Anyone who has lived in Southern California for more than six months will already have heard—or will soon hear—a dad joke about its seasons: fire, flood, earthquake and that other one. Sometimes it’s drought, sometimes mudslide, but it’s never something cheery like spring. In some ways, this is the ironic underbelly of the Hollywood-starlet face that Los Angeles presents to the world. While the myth of Los Angeles stretches from the surfer-magnet shores of Malibu to the Hollywood sign and the last tie-dyed hippie enclave of Laurel Canyon, it is also a city that bears a scar: Western Avenue, which runs LA’s length until it crashes into Los Feliz Boulevard. This is where Ivy Pochoda, author of 2017’s mesmerizing Wonder Valley, set her latest stem-winder of a thriller, These Women.
If you drive along that avenue in West Adams, you might not suspect that, nestled among the likes of Antique Stove Heaven and the Barack Obama Global Preparation Academy, there’s a whole other economy devoted to every manner of vice that can be exploited for a buck, from chop shops to no-tell motels and bars that double as drug emporiums. It is in this milieu that “these women”—a restaurateur, a vice cop, a young “dancer,” an aspiring performance artist and her mother—all ply their trades. Suddenly, a string of murders intertwines these women’s lives in unexpected ways. Is it possible that this latest spree is related to a similar one that stopped mysteriously a decade and a half earlier?
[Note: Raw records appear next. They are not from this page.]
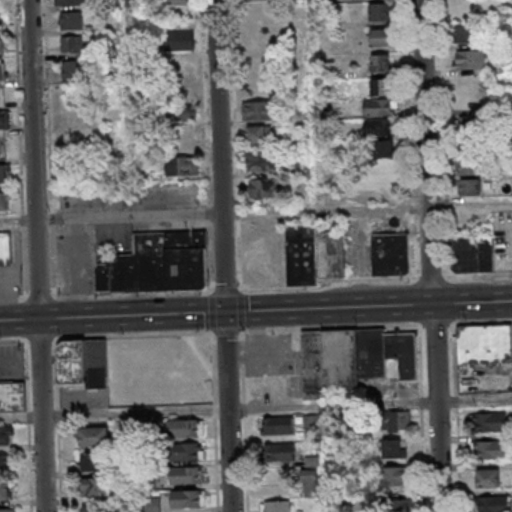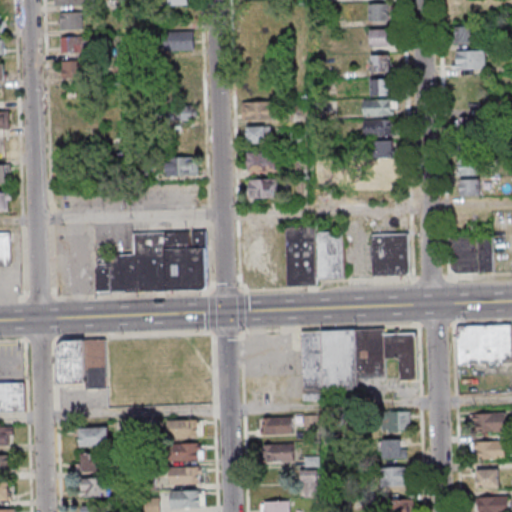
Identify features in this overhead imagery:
building: (68, 2)
building: (177, 2)
building: (2, 6)
building: (379, 12)
building: (71, 20)
building: (465, 33)
building: (380, 37)
building: (180, 41)
building: (74, 43)
building: (1, 45)
building: (470, 60)
building: (381, 62)
building: (72, 68)
building: (2, 71)
building: (381, 86)
building: (377, 107)
building: (179, 112)
building: (257, 112)
building: (5, 119)
building: (470, 125)
building: (377, 127)
building: (257, 136)
building: (4, 143)
building: (469, 147)
building: (383, 159)
building: (262, 162)
building: (471, 166)
building: (182, 167)
building: (5, 172)
building: (470, 187)
building: (262, 190)
building: (5, 200)
road: (275, 210)
road: (19, 218)
building: (5, 248)
building: (390, 254)
building: (473, 254)
road: (40, 255)
building: (314, 255)
road: (222, 256)
road: (428, 256)
building: (157, 263)
road: (76, 267)
road: (256, 311)
traffic signals: (224, 313)
building: (484, 343)
building: (485, 343)
building: (352, 357)
building: (83, 361)
building: (12, 396)
road: (256, 407)
building: (311, 420)
building: (489, 420)
building: (397, 421)
building: (489, 421)
building: (278, 425)
building: (185, 427)
building: (184, 428)
building: (7, 435)
building: (93, 435)
building: (393, 448)
building: (489, 448)
building: (489, 449)
building: (186, 450)
building: (189, 451)
building: (278, 452)
building: (89, 461)
building: (5, 462)
building: (185, 474)
building: (185, 475)
building: (397, 476)
building: (487, 477)
building: (487, 478)
building: (91, 486)
building: (6, 491)
building: (186, 497)
building: (186, 499)
building: (493, 503)
building: (494, 503)
building: (400, 505)
building: (275, 506)
building: (95, 509)
building: (7, 510)
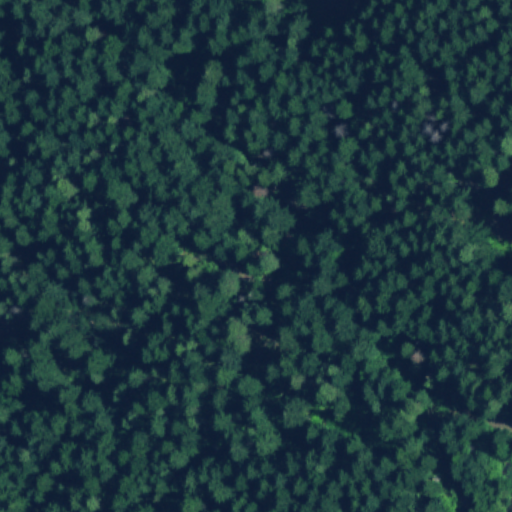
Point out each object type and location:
road: (484, 202)
road: (482, 420)
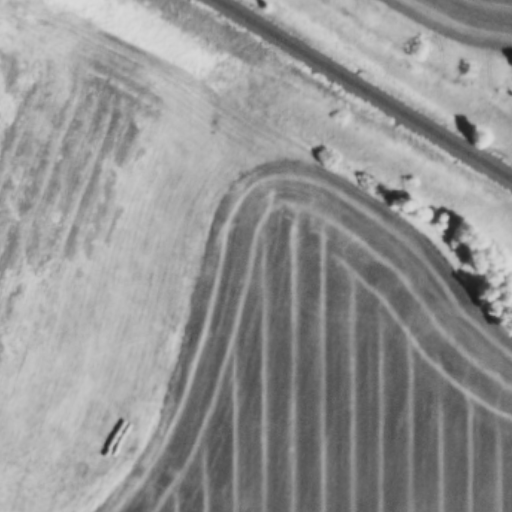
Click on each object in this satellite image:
railway: (362, 89)
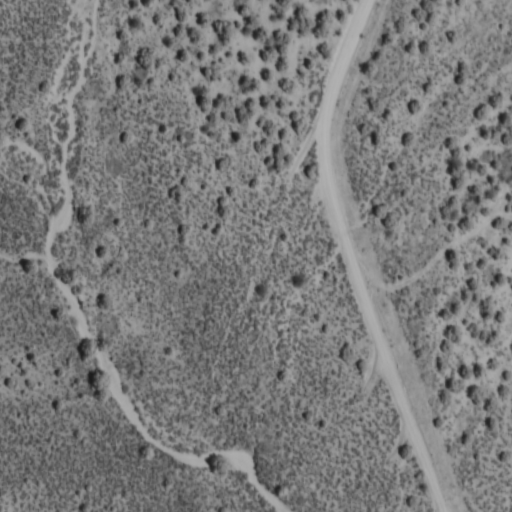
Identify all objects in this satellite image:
road: (349, 263)
river: (97, 363)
Pochoda buttresses her narrative with a distinct and empowered group of women, and it is refreshing to see women in a thriller all acting with agency. Even the dancer is cognizant of her choices and acts only through the compulsion of her history, not controlled by some man. Not since Kem Nunn’s Tapping the Source (or perhaps Pochoda’s own Wonder Valley) has a mystery author so successfully and unflinchingly delved beneath the surface of a Southern California subculture to render a portrait that readers will find arresting—no matter the season.